本步骤中,对于基于语音活性检测方法从音频信号中截取音频片段所采用的具体算法,本申请可以不做限定,例如可以采用能量与过零率双门限算法、噪声-语音分类模型算法、方差法、谱距离法、谱熵法中的一种或多种。以采用能量与过零率双门限算法为例,如图4所示,步骤201例如可以包括如下步骤401至步骤404。
步骤401,首先对音频信号进行分帧,然后逐帧计算各帧的短时平均能量,得到短时能量包络。
其中,可以以一个固定时长对音频信号进行分帧,以固定时长为1秒为例,则可以将音频信号第0秒至第1秒分为一帧,第1秒至第2秒分为一帧,第3秒至第4秒分为一帧,……,从而完成对音频信号的分帧。

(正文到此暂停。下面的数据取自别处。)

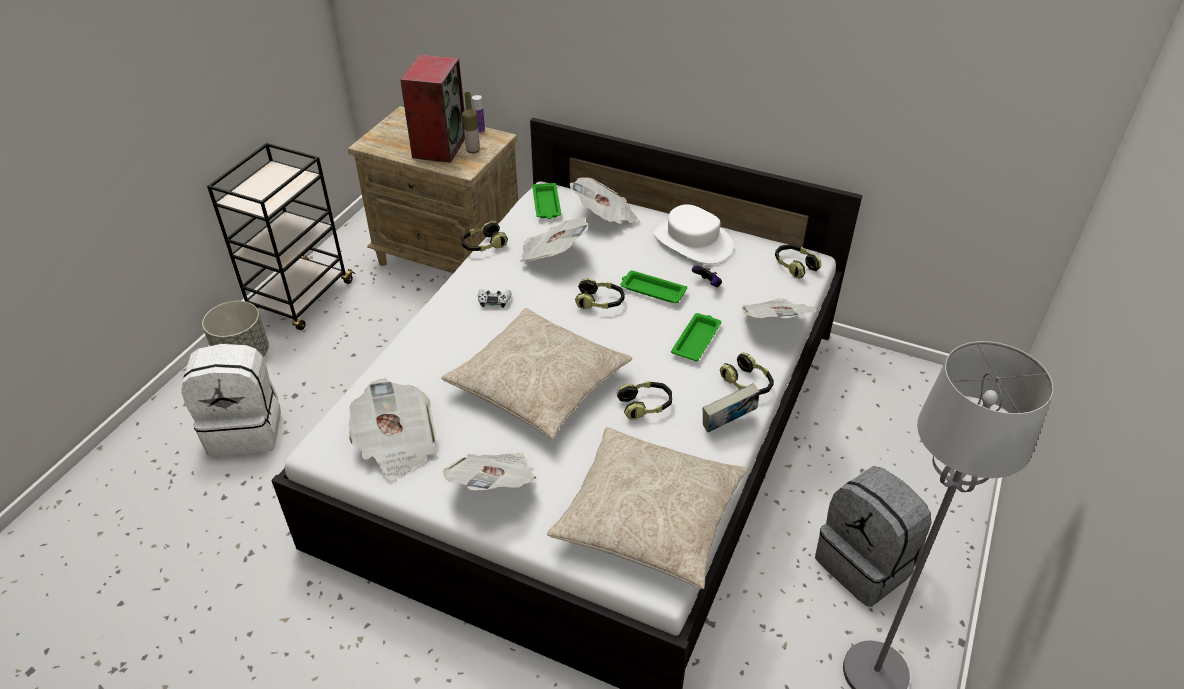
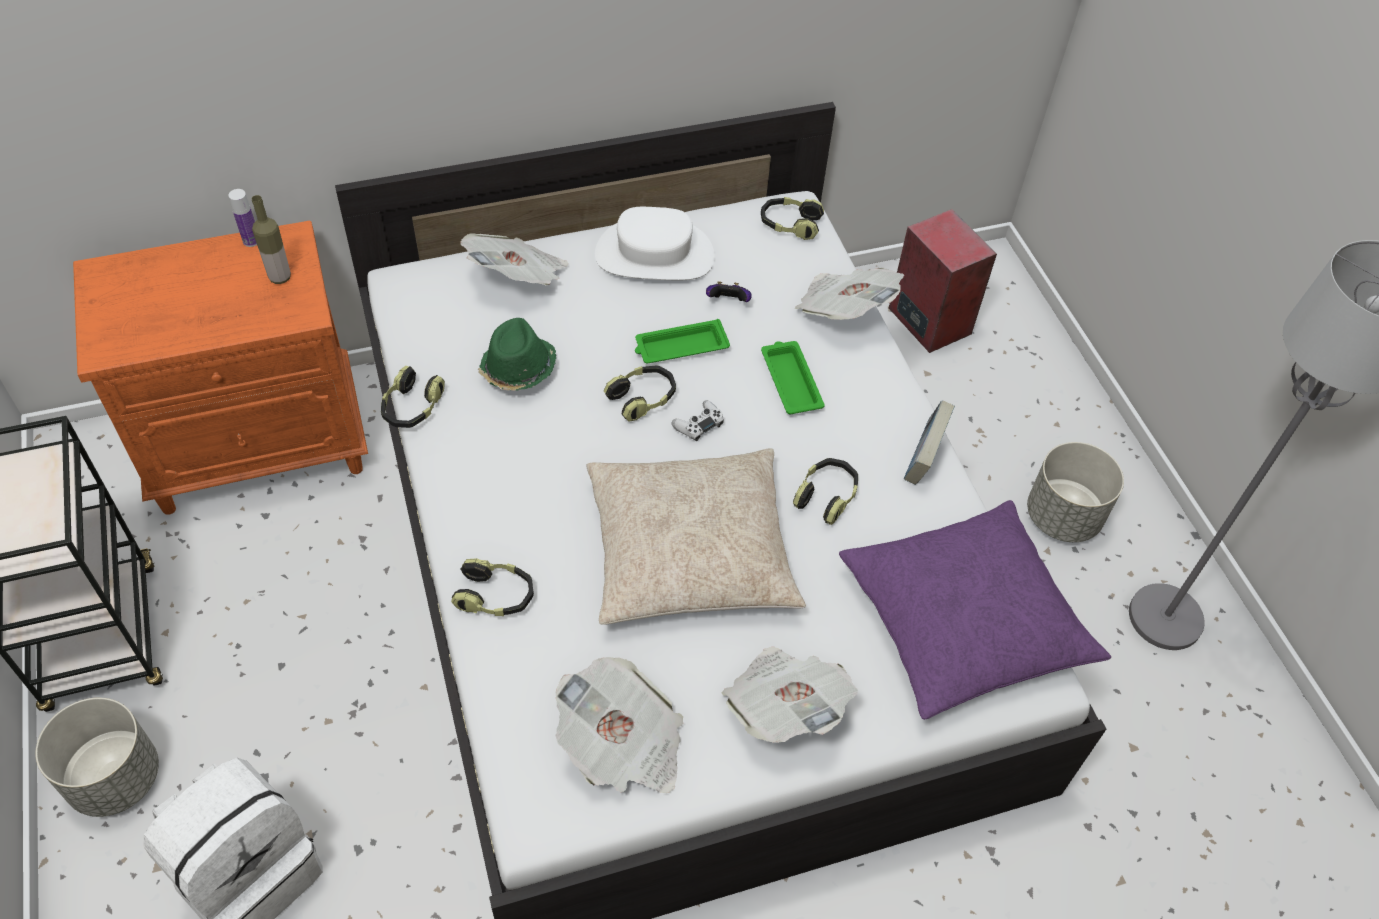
camera: 45 degrees left, 10 degrees up
beige nightstand [348,106,518,273] -> orange nightstand [73,221,368,515]
speaker [400,54,465,163] -> speaker moved to [889,209,997,353]
white game controller [478,289,512,308] -> white game controller moved to [672,400,724,441]
newspaper [520,217,588,262] -> green hat [478,318,556,391]
green tray [532,183,561,219] -> none
beige pillow [547,427,748,589] -> purple pillow [839,500,1111,720]
headphones [720,353,774,395] -> headphones moved to [451,558,534,616]
grey backpack [815,466,931,606] -> grey planter [1027,442,1124,542]

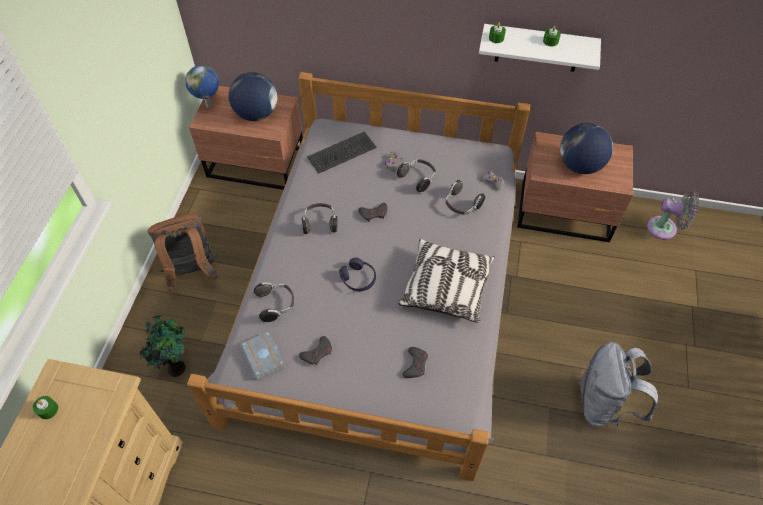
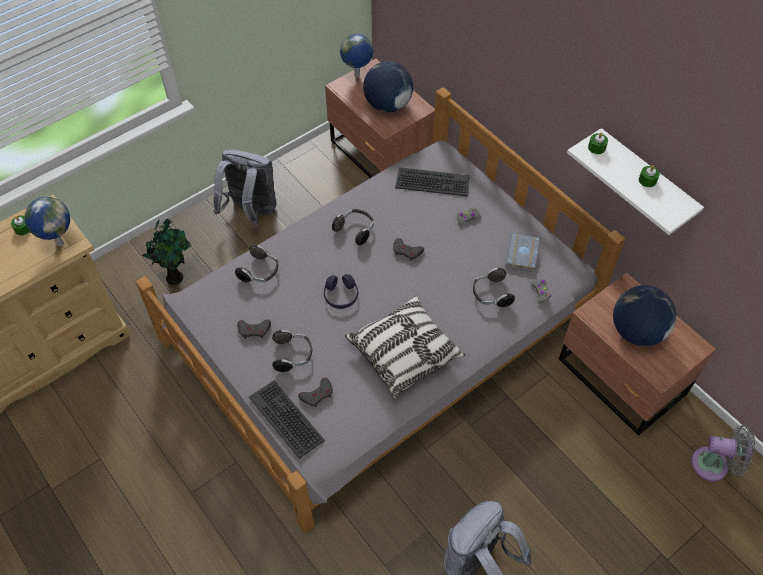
camera: 40 degrees right, 0 degrees up
brown backpack [148,213,218,292] -> grey backpack [214,149,277,227]
grey book [240,331,285,380] -> grey book moved to [505,233,540,272]
headphones [397,159,436,192] -> headphones moved to [272,330,312,372]
grey fan [647,191,699,240] -> grey fan turned 45 degrees counterclockwise [691,425,755,481]
none -> globe [25,197,70,246]
none -> keyboard [249,380,325,459]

一帧的短时平均能量即为该帧的平均能量,对能量包络进行连线即可得到短时能量包络。
步骤402,选择一个较高的阈值T1,标记T1与短时能量包络的首尾交点为C和D。
其中,高于阈值T1的部分被认为是语音的概率较高。
步骤403,选取一个较低的阈值T2,其与短时能量包络的交点B位于C的左边,交点E位于D的右边。
其中,T2小于T1。
步骤404,计算各帧的短时平均过零率,选取阈值T3,其与短时平均过零 率线的交点A位于B的左边,交点F位于E的右边。
其中,一帧的短时平均过零率即为该帧的平均过零率。
至此,交点A和F即为基于语音活性检测方法所确定的该音频信号的两个端点,交点A至交点F的音频片段即为基于语音活性检测方法从音频信号中所截取音频片段。
需要说明的是,步骤401至步骤404以从一段音频信号中只截取出一个音频片段为例,可以理解的是,从一段音频信号中也可以截取出多个音频片段,本申请对此可以不做限定。
步骤202,采用滑动窗口方法对所述音频片段进行目标处理,得到所述音频片段的处理结果。
本步骤中,采用滑动窗口方法对一个音频片段进行目标处理,具体可以是指采用滑动窗口方法截取该音频片段中的音频子片段,并对音频子片段进行目标处理。由于滑动窗口方法可以在一个或多个窗口中将语音活性检测所截取出的音频片段中包括的噪声排除在外。例如,如图3A所示,假设音频片段的开始部分包括噪声,则音频子片段X1可以将该噪声排除在外。再例如,如图3B所示,假设音频片段的中间部分包括噪声,则音频子片段X2可以将该噪声排除在外。又例如,如图3C所示,假设音频片段的结束部分包括噪声,则音频子片段X3可以将该噪声排除在外。需要说明的是,图3A至图3C中网线填充的部分用于表示噪声。
可以理解的是,在步骤202中一个音频片段的处理结果具体可以为对于该音频片段中的一个音频子片段进行目标处理所得到的处理结果。
目标处理具体可以为在基于语音活性检测方法进行语音端点检测之后进一步可以进行的任意类型的处理。可选的,目标处理可以包括下述中的任意一种:语音识别处理、语音匹配处理或语音端点检测处理。其中,语音识别处理可以是指识别出音频片段中语音信号对应的文字;语音匹配处理可以是指确定与音频片段匹配的目标语音。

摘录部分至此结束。